An exemption from mandatory filing on inter-state business would spare businesses under the turnover threshold a lot of pain.
Reverse charge
The reverse charge mechanism under the GST regime is technically complex too.
Let us say “A” sells goods or services to “B”. “A”, is not registered under GST. “B” must then pay the GST applicable directly to government. Unsurprisingly, this involves lots of complicated paperwork, and leads to enormous confusion. It also discourages the use of small, unregistered suppliers below the GST threshold since the purchaser would rather avoid the reverse charge hassle. This discriminates against small businesses, which employ approximately 75%-80% of the workforce in India.
E-way bill system
Then there is the e-way bill system, introduced to simplify moving goods across the country.
The earlier system involved trucks being stopped at every state border, with state excise officials checking cargo, applying state taxes and taking bribes and so on.
The GST regime did away with that system. The vast majority of goods do not attract state excise anymore. The e-way bill, an electronic document, now tracks the movement of goods and transporters are supposed to produce it if a GST inspector asks for it.
In practice, however, trucks still get stopped at state borders and transporters complain that they are still vulnerable to being arm-twisted for bribes by state excise officers.

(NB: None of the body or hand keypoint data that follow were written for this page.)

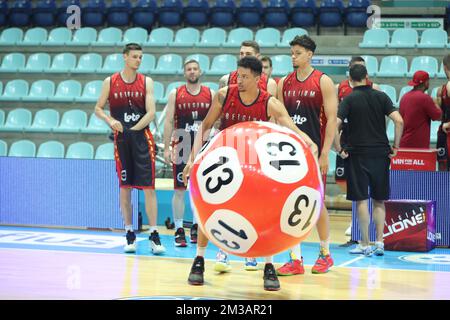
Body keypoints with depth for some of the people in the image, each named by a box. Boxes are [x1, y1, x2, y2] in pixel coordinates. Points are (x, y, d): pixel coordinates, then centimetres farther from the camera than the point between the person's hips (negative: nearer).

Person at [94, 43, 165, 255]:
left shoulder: (146, 82, 3)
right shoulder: (110, 82, 5)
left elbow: (150, 113, -4)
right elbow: (98, 109, 9)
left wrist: (132, 130, -10)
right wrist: (111, 120, -10)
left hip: (142, 138, -1)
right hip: (121, 140, 1)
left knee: (148, 187, -5)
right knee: (125, 187, 5)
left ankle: (154, 235, -2)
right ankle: (129, 235, 14)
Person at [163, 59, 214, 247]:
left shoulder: (210, 94, 4)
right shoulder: (175, 94, 1)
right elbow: (169, 122, 0)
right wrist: (166, 148, -7)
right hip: (181, 148, -2)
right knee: (179, 190, -2)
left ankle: (196, 227, 20)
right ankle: (179, 230, 3)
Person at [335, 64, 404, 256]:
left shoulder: (349, 99, -3)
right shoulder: (381, 96, 3)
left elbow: (334, 124, -16)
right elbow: (399, 121, -8)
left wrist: (339, 149, -6)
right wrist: (395, 146, 0)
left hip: (357, 154, -3)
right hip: (380, 152, 3)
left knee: (361, 200, 2)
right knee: (379, 200, 12)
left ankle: (365, 245, 4)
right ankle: (379, 242, 7)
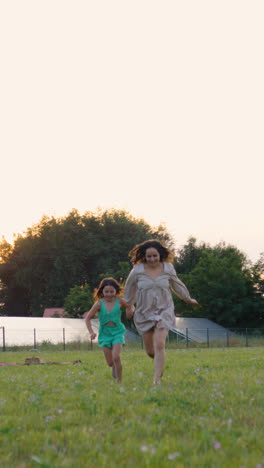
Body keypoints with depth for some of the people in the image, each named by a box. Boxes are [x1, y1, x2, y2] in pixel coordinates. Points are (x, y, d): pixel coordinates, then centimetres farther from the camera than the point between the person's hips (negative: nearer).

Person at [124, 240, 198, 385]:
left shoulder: (168, 268, -5)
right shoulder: (137, 270, -9)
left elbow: (176, 284, 15)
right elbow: (129, 288, 10)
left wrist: (188, 299, 28)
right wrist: (129, 305, 23)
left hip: (164, 311, -1)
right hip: (144, 313, 1)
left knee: (159, 345, -19)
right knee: (150, 350, 10)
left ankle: (157, 380, -14)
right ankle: (159, 362, 46)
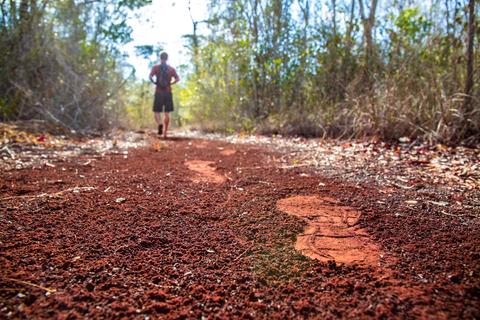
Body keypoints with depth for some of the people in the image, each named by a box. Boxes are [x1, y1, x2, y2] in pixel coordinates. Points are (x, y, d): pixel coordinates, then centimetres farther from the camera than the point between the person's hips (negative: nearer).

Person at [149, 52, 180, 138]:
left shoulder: (155, 67, 3)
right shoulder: (171, 69, 9)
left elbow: (150, 76, -12)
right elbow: (178, 79, -2)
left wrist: (154, 82, 3)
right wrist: (170, 83, 3)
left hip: (158, 92, -1)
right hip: (168, 92, 2)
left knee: (156, 111, 6)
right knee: (167, 113, 5)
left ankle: (160, 124, -25)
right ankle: (165, 132, 4)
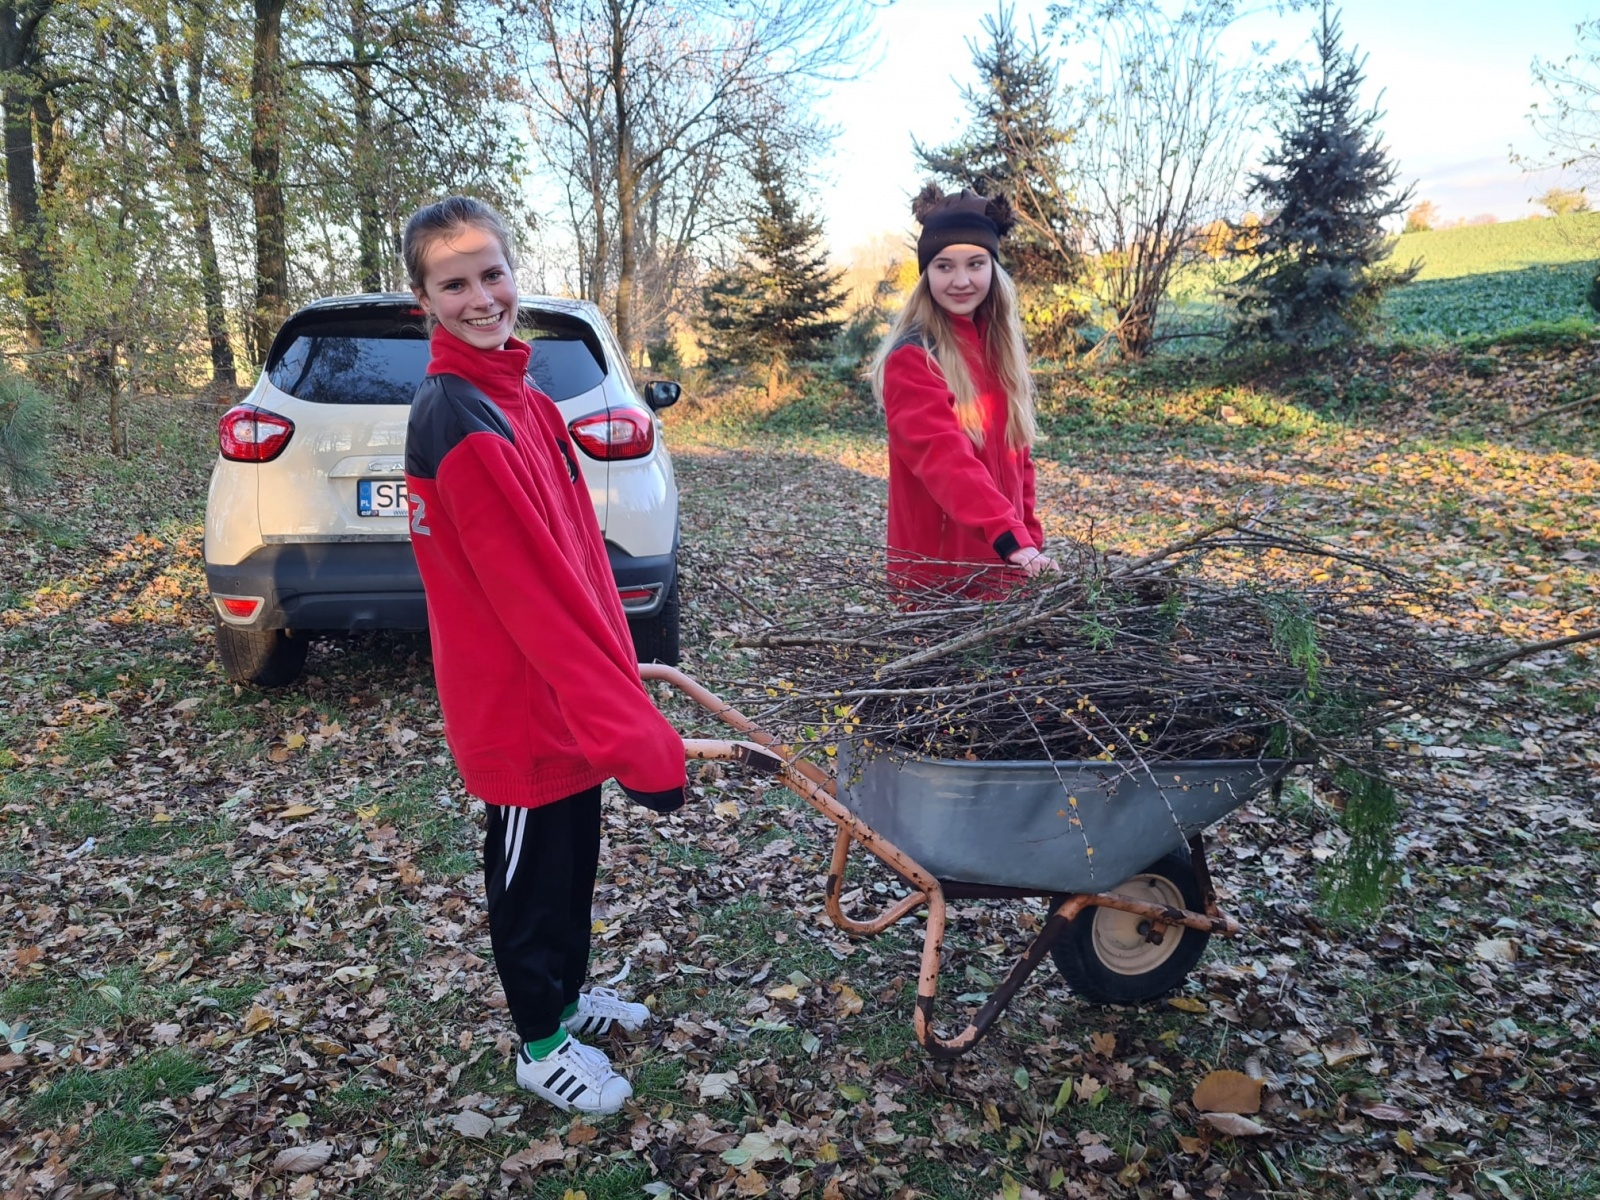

The abolition of e-way bills, as promised by the Congress manifesto, would mean that trucks carrying goods would not be stopped at state borders anymore. It promises that all the checking will be done inside the computer system and via a “stronger intelligence mechanism”.
Number of GST returns
In line with this simplification, the Congress also promises to reduce the need to file GST returns to five returns a year from the current three returns a month (plus an auto-fill return every month). This would naturally be a big relief. Treating most GST offences as civil offences would also reduce the fear of harassment.
Possible or impossible?
The GST council definitely needs a permanent secretariat with experts who can monitor and tweak the system as required. It is surprising that it does not have such a secretariat. Devolution should mean that some revenues come to villages and cities directly rather than being routed via state legislatures.
To summarise again, this is mostly good stuff and it is aimed at reducing the glitches within the system and encouraging people to actually work and earn, rather than sweat it out, filing return after return.
Is any, or all of it within the realm of the possible, regardless of which government comes to power?
Well, the states, which are represented at the GST Council, would have to come on board with much of it. Working out a revenue neutral single rate may be tricky in practice. State excise officials will oppose the abolition of e-way bills. Handing revenue directly to panchayats and municipalities will probably be opposed by most state governments.
But it is good that these issues have been highlighted and placed on the policy agenda at the least. For a while, the GST Council operated almost unanimously since most state governments belonged to the same party. That situation has already changed after last year’s Assembly elections in states including Karnataka, Rajasthan, Chhattisgarh and Madhya Pradesh. Pushing through GST2 could involve a lot of fancy footwork and some fireworks.